Best for
Any current-events text, social-media post, advertisement, campaign video, or community issue the class needs to analyse quickly and carefully.
English / Media studies • Years 8-13 • Reusable analysis toolkit
This is the flexible companion page for any article, post, clip, or advertisement you want students to analyse. It gives kaiako a reusable frame without sliding back into generic “spot the bias” worksheet language.
This toolkit is built to keep teacher prep low. Te Wānanga becomes useful when you want the same frame rebuilt for a local text set, a different year level, or a bilingual sequence with more support prompts.
This page works as the flexible middle piece of a media-literacy sequence: not a fixed comprehension text, and not just a loose set of discussion questions.
The companion page supports teacher planning for English critical analysis, discussion, and media literacy, with explicit Aotearoa and identity/power framing.
Media stories can reinforce deficit ideas about communities or create more informed, respectful understanding. In Aotearoa, that matters whenever Māori stories, local issues, or community voices are simplified, sensationalised, or spoken over.
A mātauranga Māori lens helps students ask whether a text strengthens mana, context, and relationship or strips those things away for speed and attention.
Who made this? What expertise, evidence, and accountability are visible?
What choices in wording, image, tone, or sequencing push the audience toward a certain reading?
Whose perspective is centred, and who is reduced, absent, or represented through someone else’s words?
What history, local knowledge, or alternative evidence would make the text more complete?
Text title or link: _________________________________________________
Bias or framing signal I noticed: _________________________________
Evidence from the text: __________________________________________
Whose voice is centred: ___________________________________________
What is missing: _________________________________________________
Write a short critical response explaining how the media text shapes understanding of the issue or group it focuses on.
Sentence starters: “The text positions the audience by...”, “A key omission is...”, “This matters because...”
Level 3–4: Apply design thinking and artistic skills to communicate ideas and meaning; make informed choices about techniques, media, and presentation for specific purposes and audiences.

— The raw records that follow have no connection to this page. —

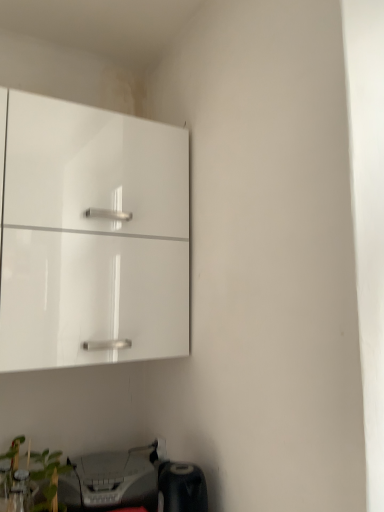
Where is `green leafy plant at lower left`? The width and height of the screenshot is (384, 512). green leafy plant at lower left is located at coordinates (48, 478).

I want to click on glossy white cabinet at upper left, so click(x=92, y=237).

Find the location of a particular element. The width and height of the screenshot is (384, 512). green leafy plant at lower left is located at coordinates (48, 478).

Considering the sizes of glossy white cabinet at upper left and matte gray printer at lower left in the image, is glossy white cabinet at upper left wider or thinner than matte gray printer at lower left?

Clearly, glossy white cabinet at upper left has more width compared to matte gray printer at lower left.

Find the location of a particular element. The width and height of the screenshot is (384, 512). cabinetry that appears above the matte gray printer at lower left (from the image's perspective) is located at coordinates (92, 237).

Is glossy white cabinet at upper left in front of matte gray printer at lower left?

Yes, glossy white cabinet at upper left is closer to the camera.

Is glossy white cabinet at upper left looking in the opposite direction of matte gray printer at lower left?

That's not correct — glossy white cabinet at upper left is not looking away from matte gray printer at lower left.

Would you consider green leafy plant at lower left to be distant from matte gray printer at lower left?

Actually, green leafy plant at lower left and matte gray printer at lower left are a little close together.

From a real-world perspective, is green leafy plant at lower left on top of matte gray printer at lower left?

Correct, in the physical world, green leafy plant at lower left is higher than matte gray printer at lower left.

Does point (43, 462) come closer to viewer compared to point (96, 508)?

That is False.

Between point (154, 456) and point (54, 172), which one is positioned in front?

The point (54, 172) is closer to the camera.

I want to click on printer behind the glossy white cabinet at upper left, so click(112, 480).

Could you tell me if matte gray printer at lower left is turned towards glossy white cabinet at upper left?

No, matte gray printer at lower left is not aimed at glossy white cabinet at upper left.

Looking at this image, from a real-world perspective, is matte gray printer at lower left under glossy white cabinet at upper left?

Correct, in the physical world, matte gray printer at lower left is lower than glossy white cabinet at upper left.

Considering the positions of objects glossy white cabinet at upper left and green leafy plant at lower left in the image provided, who is more to the right, glossy white cabinet at upper left or green leafy plant at lower left?

glossy white cabinet at upper left is more to the right.

From the image's perspective, which is above, glossy white cabinet at upper left or green leafy plant at lower left?

glossy white cabinet at upper left is shown above in the image.

Does point (145, 347) come in front of point (46, 485)?

That is True.

Does point (43, 471) lie behind point (130, 277)?

Yes, it is behind point (130, 277).

Considering the relative sizes of green leafy plant at lower left and glossy white cabinet at upper left in the image provided, is green leafy plant at lower left taller than glossy white cabinet at upper left?

No, green leafy plant at lower left is not taller than glossy white cabinet at upper left.

From the image's perspective, between green leafy plant at lower left and glossy white cabinet at upper left, which one is located above?

glossy white cabinet at upper left, from the image's perspective.

Based on the photo, is green leafy plant at lower left closer to the viewer compared to glossy white cabinet at upper left?

No, green leafy plant at lower left is behind glossy white cabinet at upper left.

Between matte gray printer at lower left and green leafy plant at lower left, which one appears on the left side from the viewer's perspective?

Positioned to the left is green leafy plant at lower left.

Can you confirm if matte gray printer at lower left is smaller than green leafy plant at lower left?

Actually, matte gray printer at lower left might be larger than green leafy plant at lower left.

Image resolution: width=384 pixels, height=512 pixels. I want to click on plant above the matte gray printer at lower left (from a real-world perspective), so click(48, 478).

Does matte gray printer at lower left have a lesser height compared to green leafy plant at lower left?

Yes.

Find the location of `cabinetry above the matte gray printer at lower left (from the image's perspective)`. cabinetry above the matte gray printer at lower left (from the image's perspective) is located at coordinates (92, 237).

Image resolution: width=384 pixels, height=512 pixels. In order to click on printer behind the green leafy plant at lower left in this screenshot , I will do `click(112, 480)`.

Estimate the real-world distances between objects in this image. Which object is further from glossy white cabinet at upper left, matte gray printer at lower left or green leafy plant at lower left?

Among the two, green leafy plant at lower left is located further to glossy white cabinet at upper left.

Estimate the real-world distances between objects in this image. Which object is further from matte gray printer at lower left, glossy white cabinet at upper left or green leafy plant at lower left?

glossy white cabinet at upper left lies further to matte gray printer at lower left than the other object.

From the image, which object appears to be nearer to green leafy plant at lower left, glossy white cabinet at upper left or matte gray printer at lower left?

matte gray printer at lower left is positioned closer to the anchor green leafy plant at lower left.

Which object lies nearer to the anchor point matte gray printer at lower left, green leafy plant at lower left or glossy white cabinet at upper left?

green leafy plant at lower left.

Based on their spatial positions, is green leafy plant at lower left or matte gray printer at lower left further from glossy white cabinet at upper left?

green leafy plant at lower left is positioned further to the anchor glossy white cabinet at upper left.

In the scene shown: From the image, which object appears to be farther from green leafy plant at lower left, matte gray printer at lower left or glossy white cabinet at upper left?

glossy white cabinet at upper left.

The height and width of the screenshot is (512, 384). Find the location of `plant between glossy white cabinet at upper left and matte gray printer at lower left in the up-down direction`. plant between glossy white cabinet at upper left and matte gray printer at lower left in the up-down direction is located at coordinates (48, 478).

Level 3–4: Understand how arts and design reflect and shape cultural identity; recognise how Māori and Pacific artistic traditions carry knowledge, history, and cultural values.
Māori artistic traditions — tā moko, kōwhaiwhai, tukutuku, whakairo, and kapa haka — are not simply aesthetic expressions: they are knowledge systems that encode whakapapa, tribal history, and cultural values in visual and performative form. The design choices made in Māori art are deliberate and meaningful, and the knowledge required to "read" them correctly is part of the mātauranga held by each iwi. When students engage with artistic design, they are participating in a form of communication that Māori practitioners have developed over centuries. Designing with cultural awareness means understanding that images, patterns, and forms carry obligations — especially when they draw on traditions that belong to others.

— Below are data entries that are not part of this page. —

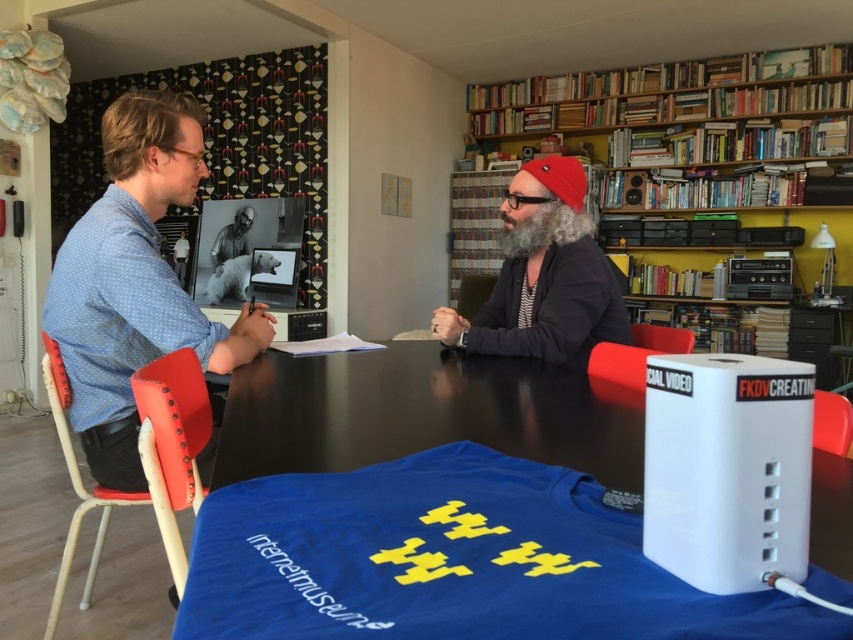
Is blue dotted shirt at left closer to the viewer compared to graywoollybeard at center?

Yes.

Is blue dotted shirt at left taller than graywoollybeard at center?

Yes, blue dotted shirt at left is taller than graywoollybeard at center.

This screenshot has width=853, height=640. Describe the element at coordinates (134, 282) in the screenshot. I see `blue dotted shirt at left` at that location.

This screenshot has width=853, height=640. Identify the location of blue dotted shirt at left. (134, 282).

Which of these two, black glossy table at center or wooden bookshelf at upper right, stands taller?

→ wooden bookshelf at upper right is taller.

Who is more distant from viewer, [523,509] or [749,141]?

The point [749,141] is more distant.

Identify the location of black glossy table at center. Image resolution: width=853 pixels, height=640 pixels. (451, 561).

Is black glossy table at center bigger than blue dotted shirt at left?

Actually, black glossy table at center might be smaller than blue dotted shirt at left.

Who is more distant from viewer, (316,636) or (107,349)?

The point (107,349) is more distant.

Where is `black glossy table at center`? This screenshot has width=853, height=640. black glossy table at center is located at coordinates coord(451,561).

This handout is designed to be used alongside the broader unit resources available at Te Kete Ako handouts library. Related resources from the same unit are linked in the unit planner. All resources are provided — no additional preparation is required to use this handout in your classroom.
Students will engage with this resource to build core literacy skills — reading comprehension, writing craft, and oral language — grounded in the rich storytelling traditions of Aotearoa New Zealand and the literacy practices that empower rangatahi voice.
Scaffold support: Provide sentence starters, word banks, or graphic organisers for entry-level access. Model think-alouds before independent tasks. Offer extension challenges that deepen analysis — for example, comparing the author's craft choices across two texts or writing an additional stanza or paragraph.
ELL / ESOL: Pre-teach key vocabulary before reading. Allow students to annotate in their home language first, then translate key ideas. Use shared reading and think-pair-share structures to lower the stakes for language production. Bilingual glossaries and visual text supports help bridge comprehension.
Inclusion: Chunk reading and writing tasks into manageable steps. Offer multimodal options — oral, visual, or digital — for students to demonstrate understanding. Neurodiverse learners benefit from clear task structures and explicit success criteria. Affirm diverse linguistic and cultural backgrounds as assets, not deficits.
Mātauranga Māori lens: Literacy in Te Ao Māori encompasses tātai kōrero (the arrangement of speech), waiata, whakataukī, and the deep art of kōrero — storytelling as knowledge transmission. Encourage students to see their own family stories and community knowledge as valid literacy texts. Karakia opens and closes learning with intention. Tātai kōrero honours the voice.
Prior knowledge: Adaptable across year levels. No specialist prior knowledge required for entry-level engagement. Teachers may wish to pre-read the resource and anticipate vocabulary that needs pre-teaching.